_EXERCISE INSTRUCTIONS_: Return these lines exactly, every one of them, with nothing changed.

_DATA_:
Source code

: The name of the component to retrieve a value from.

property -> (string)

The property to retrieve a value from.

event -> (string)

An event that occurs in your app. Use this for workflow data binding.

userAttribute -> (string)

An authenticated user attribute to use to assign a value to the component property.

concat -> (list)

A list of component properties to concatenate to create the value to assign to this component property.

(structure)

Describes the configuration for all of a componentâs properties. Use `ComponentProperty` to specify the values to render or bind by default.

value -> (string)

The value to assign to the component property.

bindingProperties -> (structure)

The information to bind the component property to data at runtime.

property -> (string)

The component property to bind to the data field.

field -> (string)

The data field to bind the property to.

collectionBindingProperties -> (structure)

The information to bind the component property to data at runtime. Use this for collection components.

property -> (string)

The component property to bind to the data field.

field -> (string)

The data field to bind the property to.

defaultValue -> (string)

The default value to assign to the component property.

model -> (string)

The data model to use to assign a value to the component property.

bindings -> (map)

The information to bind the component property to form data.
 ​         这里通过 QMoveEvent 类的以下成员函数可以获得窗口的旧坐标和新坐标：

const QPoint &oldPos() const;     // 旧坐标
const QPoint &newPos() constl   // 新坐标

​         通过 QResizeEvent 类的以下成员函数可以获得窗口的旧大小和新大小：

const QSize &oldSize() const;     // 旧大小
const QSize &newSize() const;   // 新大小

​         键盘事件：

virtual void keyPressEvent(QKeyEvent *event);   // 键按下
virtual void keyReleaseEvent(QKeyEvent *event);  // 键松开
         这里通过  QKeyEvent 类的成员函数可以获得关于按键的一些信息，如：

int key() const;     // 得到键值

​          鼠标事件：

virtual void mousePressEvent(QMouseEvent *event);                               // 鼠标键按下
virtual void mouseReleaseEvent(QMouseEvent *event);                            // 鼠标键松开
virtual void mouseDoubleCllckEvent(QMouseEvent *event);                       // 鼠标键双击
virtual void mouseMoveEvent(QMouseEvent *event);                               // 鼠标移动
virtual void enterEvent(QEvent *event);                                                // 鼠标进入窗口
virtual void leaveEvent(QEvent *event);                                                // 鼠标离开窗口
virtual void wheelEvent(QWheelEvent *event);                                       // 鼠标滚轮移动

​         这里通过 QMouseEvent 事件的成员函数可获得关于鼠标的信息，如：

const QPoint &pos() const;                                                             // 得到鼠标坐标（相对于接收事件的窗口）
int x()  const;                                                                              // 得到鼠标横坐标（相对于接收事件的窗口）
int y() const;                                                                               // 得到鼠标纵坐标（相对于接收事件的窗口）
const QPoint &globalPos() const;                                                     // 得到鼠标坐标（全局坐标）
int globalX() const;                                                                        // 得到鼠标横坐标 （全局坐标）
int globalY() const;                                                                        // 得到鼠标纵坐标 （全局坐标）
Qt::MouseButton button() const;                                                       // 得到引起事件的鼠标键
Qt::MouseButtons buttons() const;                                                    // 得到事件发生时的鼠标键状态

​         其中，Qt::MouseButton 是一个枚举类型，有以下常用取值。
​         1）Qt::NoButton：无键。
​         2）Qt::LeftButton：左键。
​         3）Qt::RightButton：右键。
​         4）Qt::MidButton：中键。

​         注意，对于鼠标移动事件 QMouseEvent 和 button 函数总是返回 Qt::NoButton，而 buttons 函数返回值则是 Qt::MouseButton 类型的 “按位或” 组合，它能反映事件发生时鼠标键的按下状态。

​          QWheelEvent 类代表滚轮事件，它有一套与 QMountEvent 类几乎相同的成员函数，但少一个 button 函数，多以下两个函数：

_TASK RESULT_:
Source code

: The name of the component to retrieve a value from.

property -> (string)

The property to retrieve a value from.

event -> (string)

An event that occurs in your app. Use this for workflow data binding.

userAttribute -> (string)

An authenticated user attribute to use to assign a value to the component property.

concat -> (list)

A list of component properties to concatenate to create the value to assign to this component property.

(structure)

Describes the configuration for all of a componentâs properties. Use `ComponentProperty` to specify the values to render or bind by default.

value -> (string)

The value to assign to the component property.

bindingProperties -> (structure)

The information to bind the component property to data at runtime.

property -> (string)

The component property to bind to the data field.

field -> (string)

The data field to bind the property to.

collectionBindingProperties -> (structure)

The information to bind the component property to data at runtime. Use this for collection components.

property -> (string)

The component property to bind to the data field.

field -> (string)

The data field to bind the property to.

defaultValue -> (string)

The default value to assign to the component property.

model -> (string)

The data model to use to assign a value to the component property.

bindings -> (map)

The information to bind the component property to form data.
 ​         这里通过 QMoveEvent 类的以下成员函数可以获得窗口的旧坐标和新坐标：

const QPoint &oldPos() const;     // 旧坐标
const QPoint &newPos() constl   // 新坐标

​         通过 QResizeEvent 类的以下成员函数可以获得窗口的旧大小和新大小：

const QSize &oldSize() const;     // 旧大小
const QSize &newSize() const;   // 新大小

​         键盘事件：

virtual void keyPressEvent(QKeyEvent *event);   // 键按下
virtual void keyReleaseEvent(QKeyEvent *event);  // 键松开
         这里通过  QKeyEvent 类的成员函数可以获得关于按键的一些信息，如：

int key() const;     // 得到键值

​          鼠标事件：

virtual void mousePressEvent(QMouseEvent *event);                               // 鼠标键按下
virtual void mouseReleaseEvent(QMouseEvent *event);                            // 鼠标键松开
virtual void mouseDoubleCllckEvent(QMouseEvent *event);                       // 鼠标键双击
virtual void mouseMoveEvent(QMouseEvent *event);                               // 鼠标移动
virtual void enterEvent(QEvent *event);                                                // 鼠标进入窗口
virtual void leaveEvent(QEvent *event);                                                // 鼠标离开窗口
virtual void wheelEvent(QWheelEvent *event);                                       // 鼠标滚轮移动

​         这里通过 QMouseEvent 事件的成员函数可获得关于鼠标的信息，如：

const QPoint &pos() const;                                                             // 得到鼠标坐标（相对于接收事件的窗口）
int x()  const;                                                                              // 得到鼠标横坐标（相对于接收事件的窗口）
int y() const;                                                                               // 得到鼠标纵坐标（相对于接收事件的窗口）
const QPoint &globalPos() const;                                                     // 得到鼠标坐标（全局坐标）
int globalX() const;                                                                        // 得到鼠标横坐标 （全局坐标）
int globalY() const;                                                                        // 得到鼠标纵坐标 （全局坐标）
Qt::MouseButton button() const;                                                       // 得到引起事件的鼠标键
Qt::MouseButtons buttons() const;                                                    // 得到事件发生时的鼠标键状态

​         其中，Qt::MouseButton 是一个枚举类型，有以下常用取值。
​         1）Qt::NoButton：无键。
​         2）Qt::LeftButton：左键。
​         3）Qt::RightButton：右键。
​         4）Qt::MidButton：中键。

​         注意，对于鼠标移动事件 QMouseEvent 和 button 函数总是返回 Qt::NoButton，而 buttons 函数返回值则是 Qt::MouseButton 类型的 “按位或” 组合，它能反映事件发生时鼠标键的按下状态。

​          QWheelEvent 类代表滚轮事件，它有一套与 QMountEvent 类几乎相同的成员函数，但少一个 button 函数，多以下两个函数：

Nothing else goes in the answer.